Enter Meade, whose Spartans carded a 3.45 earned run average under his tutelage. Michigan State in 2016 set a school record with 466 strikeouts.
“I’m really big on presence and how you present yourself,” Meade said. “I think guys that carry themselves with the chest out and have the bravado, I think good things tend to happen to them, especially as pitchers.
“So we started talking about that as recently as yesterday in that meeting. So guys who are confident, that carry themselves a certain way, go about their business without screwing around, those are the kind of guys I certainly vibe with.
“That certainly doesn’t mean I’m not having a whole heck of a lot of fun. It’s a blast to be out there. All of the guys – not just the pitchers I’ve met – those guys carry themselves very, very well. They’re a humble group from what I can tell from phone conversations, meeting them in person, texting with different guys throughout the day.
“So I think they have the qualities needed to do the things we want to do here.”

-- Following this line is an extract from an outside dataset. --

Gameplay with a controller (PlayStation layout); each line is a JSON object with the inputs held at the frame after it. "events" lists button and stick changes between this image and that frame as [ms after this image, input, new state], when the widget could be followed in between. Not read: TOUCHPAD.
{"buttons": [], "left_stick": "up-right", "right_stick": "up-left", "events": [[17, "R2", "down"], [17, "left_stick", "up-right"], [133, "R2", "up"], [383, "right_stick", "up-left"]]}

Meade got his first taste of USC baseball last March when the Spartans dropped both games of a weekend series at Founders.
The park averaged a crowd of 6,838.
“To actually coach down here and see the atmosphere live and in person was outstanding,” Meade said. “So I felt like I had a real good impression and that was one of things that I think made things a little easier with our team at Michigan State, is them having played here.
“So those guys fully understood, when this opportunity arose, it’s something you couldn’t really pass up.”
Meyers spent 15 seasons with the Gamecocks – including the 2011 national championship run – before announcing an indefinite medical leave of absence earlier this month.
Meade said a meeting with his predecessor is in the works.
“You’re getting a lot of info from different guys, but nobody knows the staff better than Jerry,” Meade said. “So I’m excited to do that. I appreciate he’s willing to do that with me.”
It’s all part of Meade’s hurried getting-to-know-you process.
“To say I’m going to know who’s a real dude and who’s not just by playing catch, that’s not going to happen,” Meade said. “But we’re going to try and get real inventive.
“My communication is going to be constant with these guys throughout the break when they do their winter program, so that we can all be as dialed in as possible when we get back Jan. 16 and start preparing for the season.”